Viele Jahre nämlich liessen mich Klubnamen wie Torpedo Kutaissi und Schachtjor Karaganda oder Bilder von Basler Europacup-Reisen, darunter auch nach Qostanai (sämtliche eurer Sticker und Tags wurden selbstverständlich überklebt), sehnsüchtig von Osteuropa-Erfahrungen mit «meinem» Verein träumen. Und doch ereilten mich gemischte Gefühle, als sich nach dem 2:5 von Tobol im Hinspiel beim slowakischen Vertreter aus Ruzomberok in der EL-Qualifikation eine Reise nach Kasachstan abzeichnete. Schliesslich liegt Qostanai im wenig sehenswerten und schlecht erschlossenen Norden des neuntgrössten Landes der Welt. Da wäre ein Duell mit Kairat Almaty oder Ordabassy Schymkent aus dem Süden aus kultureller und reisetechnischer Sicht vielversprechender gewesen. Auch die von Qostanai knapp zehn Autostunden entfernte Hauptstadt Astana, die den östlichsten Vertreter der Uefa-Wettbewerbe auf Klubebene in der Saison 2024/25 beherbergt, wäre einfacher zu erreichen gewesen.
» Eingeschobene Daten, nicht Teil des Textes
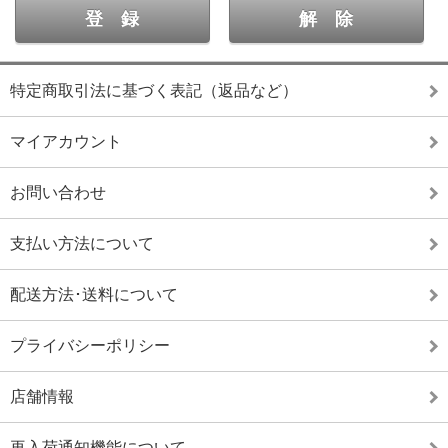
特定商取引法に基づく表記（返品など）
マイアカウント
お問い合わせ
支払い方法について
配送方法･送料について
プライバシーポリシー
店舗情報
再入荷通知機能について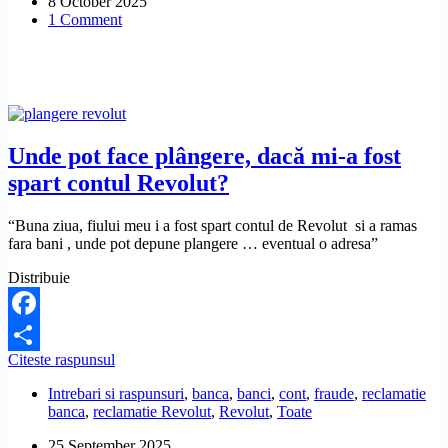
8 October 2025
Intesa,
1 Comment
mai
primesc
pensia
pe
card?
Unde pot face plângere, dacă mi-a fost
spart contul Revolut?
“Buna ziua, fiului meu i a fost spart contul de Revolut si a ramas
fara bani , unde pot depune plangere … eventual o adresa”
Distribuie
Facebook
Unde
Citeste raspunsul
Share
pot
Intrebari si raspunsuri
,
banca
,
banci
,
cont
,
fraude
,
reclamatie
face
banca
,
reclamatie Revolut
,
Revolut
,
Toate
plângere,
dacă
25 September 2025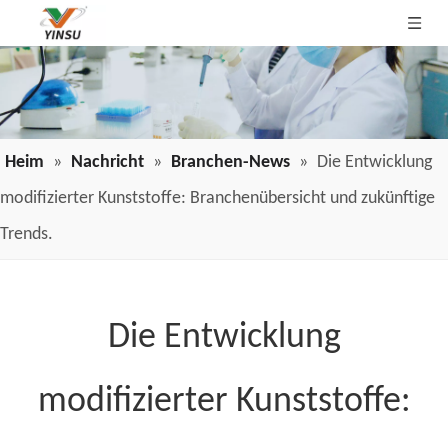
Heim
»
Nachricht
»
Branchen-News
»
Die Entwicklung
modifizierter Kunststoffe: Branchenübersicht und zukünftige
Trends.
Die Entwicklung
modifizierter Kunststoffe: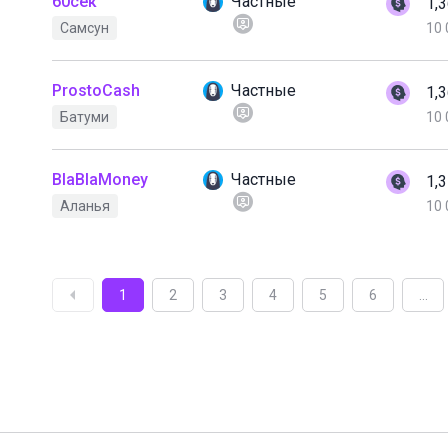
60сек
Частные
1,
Самсун
10 
ProstoCash
Частные
1,
Батуми
10 
BlaBlaMoney
Частные
1,
Аланья
10 
1
2
3
4
5
6
...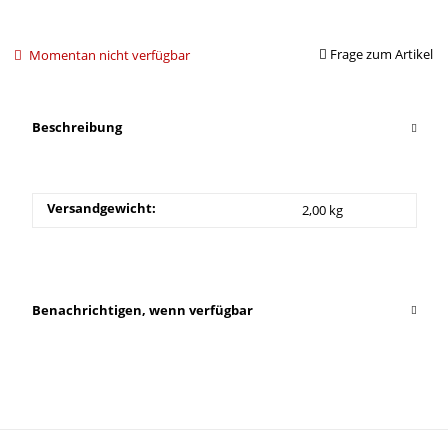
Frage zum Artikel
Momentan nicht verfügbar
Beschreibung
Versandgewicht:
2,00 kg
Benachrichtigen, wenn verfügbar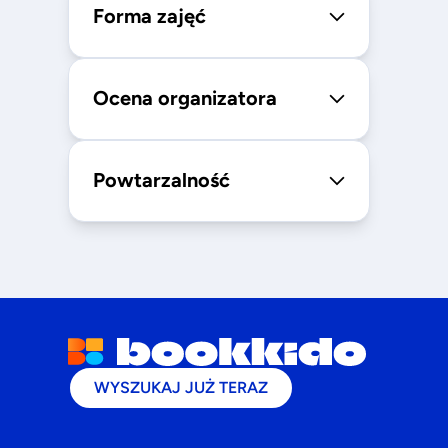
Forma zajęć
Ocena organizatora
Powtarzalność
WYSZUKAJ JUŻ TERAZ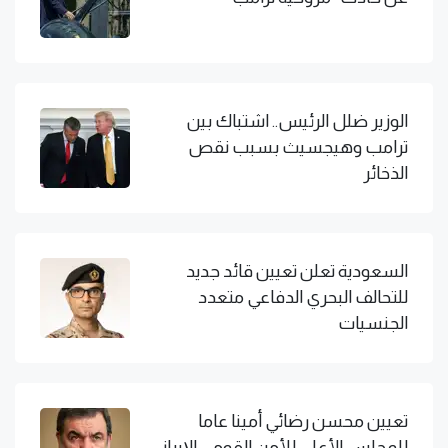
الوزير ضلل الرئيس.. اشتباك بين
ترامب وهيجسيث بسبب نقص
الذخائر
السعودية تعلن تعيين قائد جديد
للتحالف البحري الدفاعي متعدد
الجنسيات
تعيين محسن رضائي أمينا عاما
للمجلس الأعلى للأمن القومي الإيراني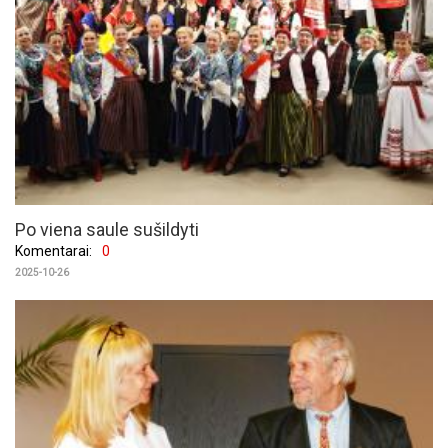
Po viena saule sušildyti
Komentarai:
0
2025-10-26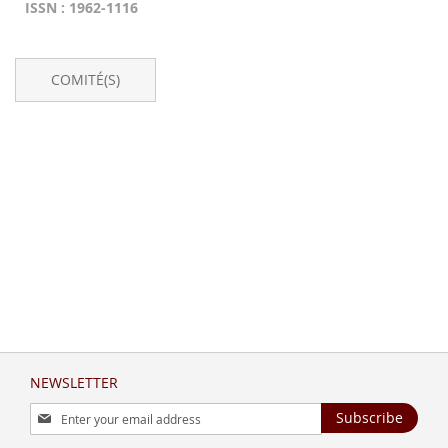
ISSN : 1962-1116
COMITÉ(S)
NEWSLETTER
Sign
Subscribe
Up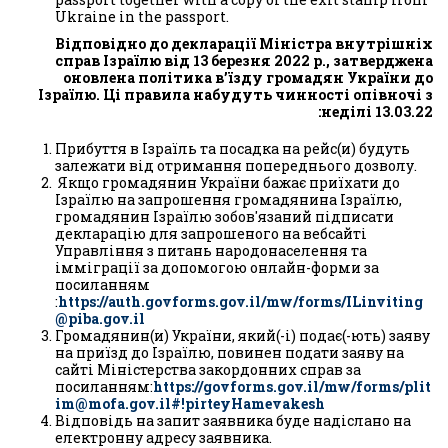
Ukraine in the passport.
Відповідно до декларації Міністра внутрішніх
справ Ізраїлю від 13 березня 2022 р., затверджена
оновлена політика в’їзду громадян України до
Ізраїлю. Ці правила набудуть чинності опівночі з
неділі 13.03.22:
Прибуття в Ізраїль та посадка на рейс(и) будуть
залежати від отримання попереднього дозволу.
Якщо громадянин України бажає приїхати до
Ізраїлю на запрошення громадянина Ізраїлю,
громадянин Ізраїлю зобов'язаний підписати
декларацію для запрошеного на вебсайті
Управління з питань народонаселення та
імміграції за допомогою онлайн-форми за
посиланням
:
https://auth.govforms.gov.il/mw/forms/ILinviting
@piba.gov.il
Громадянин(и) України, який(-і) подає(-ють) заяву
на приїзд до Ізраїлю, повинен подати заяву на
сайті Міністерства закордонних справ за
посиланням:
https://govforms.gov.il/mw/forms/plit
im@mofa.gov.il#!pirteyHamevakesh
Відповідь на запит заявника буде надіслано на
електронну адресу заявника.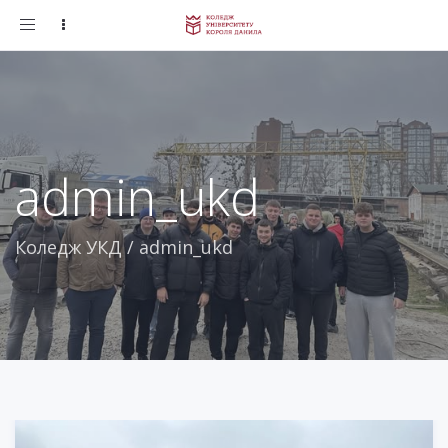
Toggle
navigation
admin_ukd
Коледж УКД
/
admin_ukd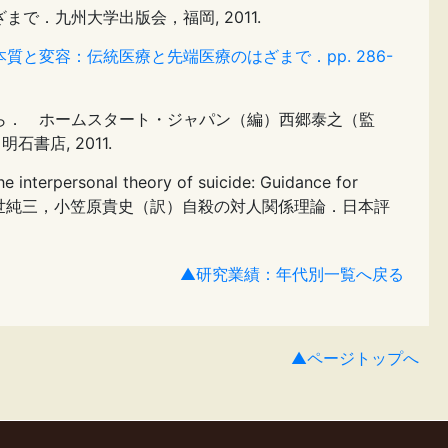
．九州大学出版会，福岡, 2011.
質と変容：伝統医療と先端医療のはざまで．pp. 286-
ら． ホームスタート・ジャパン（編）西郷泰之（監
石書店, 2011.
 The interpersonal theory of suicide: Guidance for
世純三，小笠原貴史（訳）自殺の対人関係理論．日本評
▲研究業績：年代別一覧へ戻る
▲ページトップへ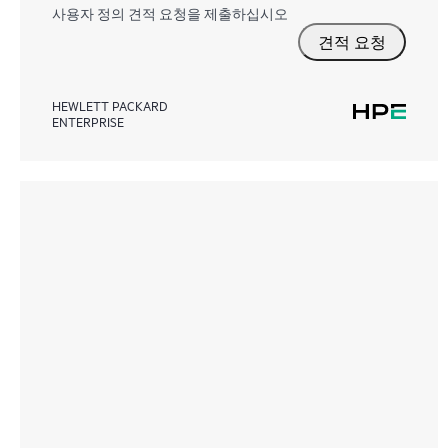
사용자 정의 견적 요청을 제출하십시오
견적 요청
HEWLETT PACKARD
ENTERPRISE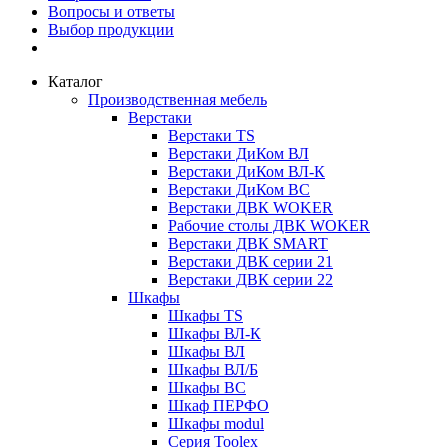
Вопросы и ответы
Выбор продукции
Каталог
Производственная мебель
Верстаки
Верстаки TS
Верстаки ДиКом ВЛ
Верстаки ДиКом ВЛ-К
Верстаки ДиКом ВС
Верстаки ДВК WOKER
Рабочие столы ДВК WOKER
Верстаки ДВК SMART
Верстаки ДВК серии 21
Верстаки ДВК серии 22
Шкафы
Шкафы TS
Шкафы ВЛ-К
Шкафы ВЛ
Шкафы ВЛ/Б
Шкафы ВС
Шкаф ПЕРФО
Шкафы modul
Серия Toolex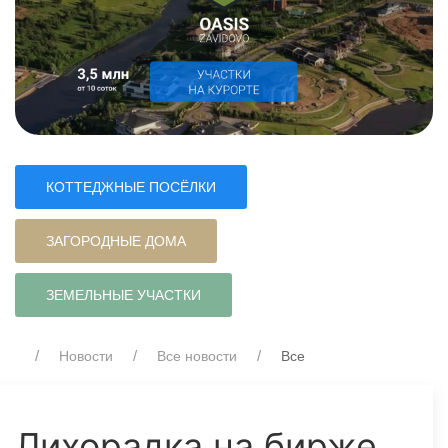
КОТТЕДЖНЫЕ ПОСЁЛКИ
ЗАГОРОДНЫЕ ДОМА
ЗЕМЕЛЬНЫЕ УЧАСТКИ
Новости
Все новости
Все
Лихорадка на бирже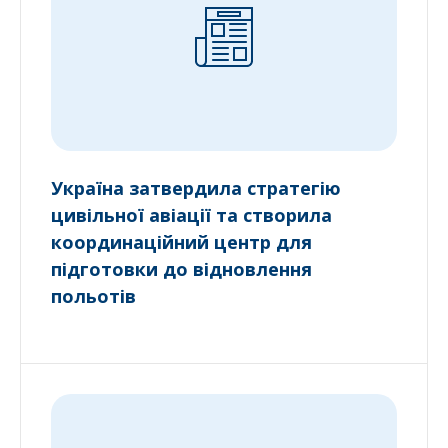
Україна затвердила стратегію
цивільної авіації та створила
координаційний центр для
підготовки до відновлення
польотів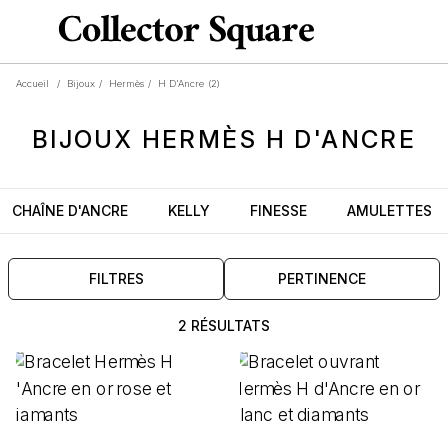
Accueil
/
Bijoux
/
Hermès
/
H D'Ancre
(2)
BIJOUX
HERMÈS
H D'ANCRE
CHAÎNE D'ANCRE
KELLY
FINESSE
AMULETTES
FILTRES
PERTINENCE
2 RÉSULTATS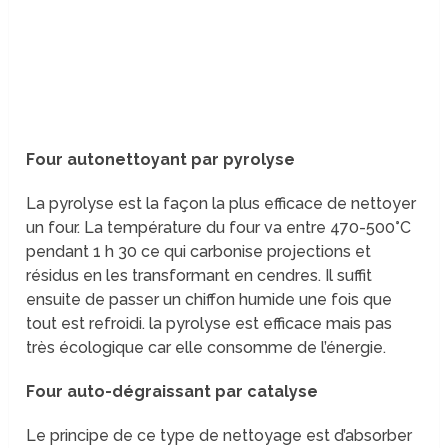
Four autonettoyant par pyrolyse
La pyrolyse est la façon la plus efficace de nettoyer
un four. La température du four va entre 470-500°C
pendant 1 h 30 ce qui carbonise projections et
résidus en les transformant en cendres. Il suffit
ensuite de passer un chiffon humide une fois que
tout est refroidi. la pyrolyse est efficace mais pas
très écologique car elle consomme de l’énergie.
Four auto-dégraissant par catalyse
Le principe de ce type de nettoyage est d’absorber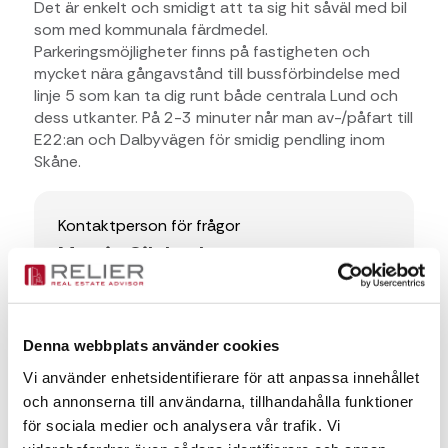
Det är enkelt och smidigt att ta sig hit såväl med bil
som med kommunala färdmedel.
Parkeringsmöjligheter finns på fastigheten och
mycket nära gångavstånd till bussförbindelse med
linje 5 som kan ta dig runt både centrala Lund och
dess utkanter. På 2-3 minuter når man av-/påfart till
E22:an och Dalbyvägen för smidig pendling inom
Skåne.
Kontaktperson för frågor
Martin Silvhed
Martin Silvhed
Denna webbplats använder cookies
martin.silvhed@relier.se
Vi använder enhetsidentifierare för att anpassa innehållet
+46 735 430353
och annonserna till användarna, tillhandahålla funktioner
för sociala medier och analysera vår trafik. Vi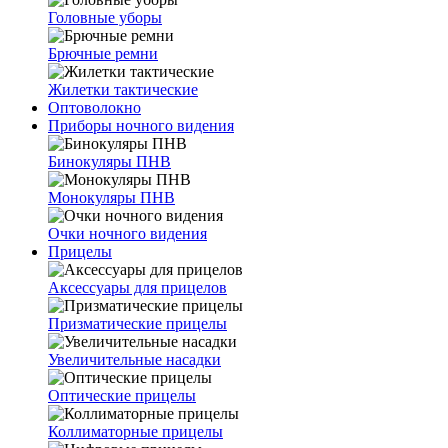
Головные уборы
Брючные ремни
Жилетки тактические
Оптоволокно
Приборы ночного видения
Бинокуляры ПНВ
Монокуляры ПНВ
Очки ночного видения
Прицелы
Аксессуары для прицелов
Призматические прицелы
Увеличительные насадки
Оптические прицелы
Коллиматорные прицелы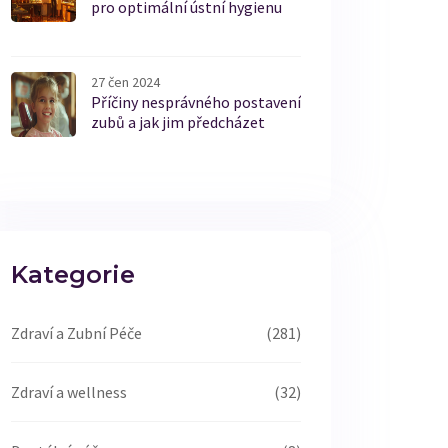
pro optimální ústní hygienu
27 čen 2024
Příčiny nesprávného postavení
zubů a jak jim předcházet
Kategorie
Zdraví a Zubní Péče
(281)
Zdraví a wellness
(32)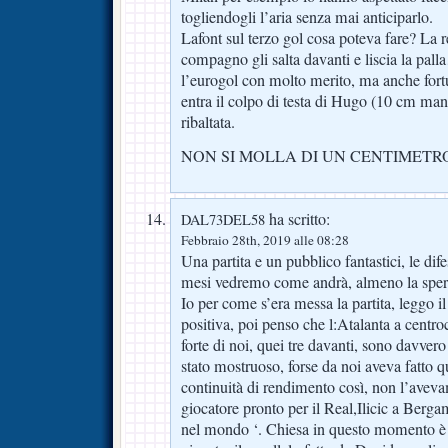
togliendogli l’aria senza mai anticiparlo.
Lafont sul terzo gol cosa poteva fare? La r
compagno gli salta davanti e liscia la pal
l’eurogol con molto merito, ma anche for
entra il colpo di testa di Hugo (10 cm m
ribaltata.
NON SI MOLLA DI UN CENTIMETRO!
ha scritto:
DAL73DEL58
Febbraio 28th, 2019 alle 08:28
Una partita e un pubblico fantastici, le dif
mesi vedremo come andrà, almeno la spera
Io per come s’era messa la partita, leggo il
positiva, poi penso che l:Atalanta a centro
forte di noi, quei tre davanti, sono davvero t
stato mostruoso, forse da noi aveva fatto 
continuità di rendimento così, non l’avev
giocatore pronto per il Real,Ilicic a Berga
nel mondo ‘. Chiesa in questo momento è 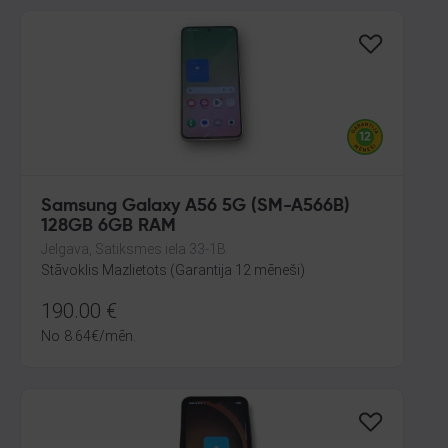
Samsung Galaxy A56 5G (SM-A566B)
128GB 6GB RAM
Jelgava, Satiksmes iela 33-1B
Stāvoklis Mazlietots (Garantija 12 mēneši)
190.00
€
No
8.64
€
/mēn.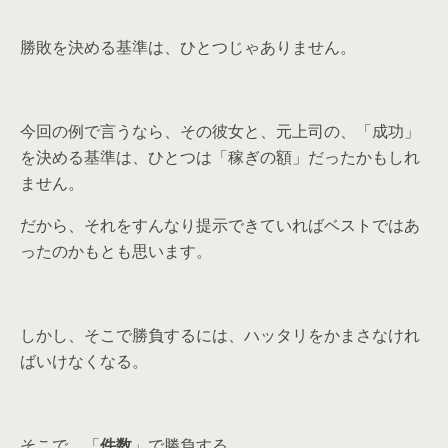
勝敗を決める基準は、ひとつじゃありません。
今回の例で言うなら、その彼女と、元上司の、「成功」
を決める基準は、ひとつは「稼ぎの額」だったかもしれ
ません。
だから、それをすんなり提示できていればベストではあ
ったのかもとも思います。
しかし、そこで勝負するには、ハッタリをかまさなけれ
ばいけなくなる。
そこで、「
件数
」で勝負する。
Dass die kasachischen Klubs an den europäischen Wettbewerben teilnehmen dürfen, haben sie fünf Prozent ihrer Landmasse zu verdanken, die aus geografischer Sicht in Europa liegt. Der Rest zählt zu Zentralasien – so auch Qostanai, die mit einer Viertelmillion Einwohnern lediglich zwölftgrösste Stadt des Landes. Wie der FC St. Gallen ist auch Qostanai 1879 gegründet worden; von einem Generalgouverneur zu Ehren des letzten russischen Zaren. Die sowjetische Prägung und die Nähe zu Russland sind bis heute spürbar und auch die russische Grossstadt Tscheljabinsk liegt nur 300 Kilometer entfernt. Im Gegensatz zum muslimisch geprägten Kasachstan sind im Norden der 1991 gegründeten Republik die Muslime in der Minderheit und nur wenige Bewohner sprechen Kasachisch, geschweige denn Englisch.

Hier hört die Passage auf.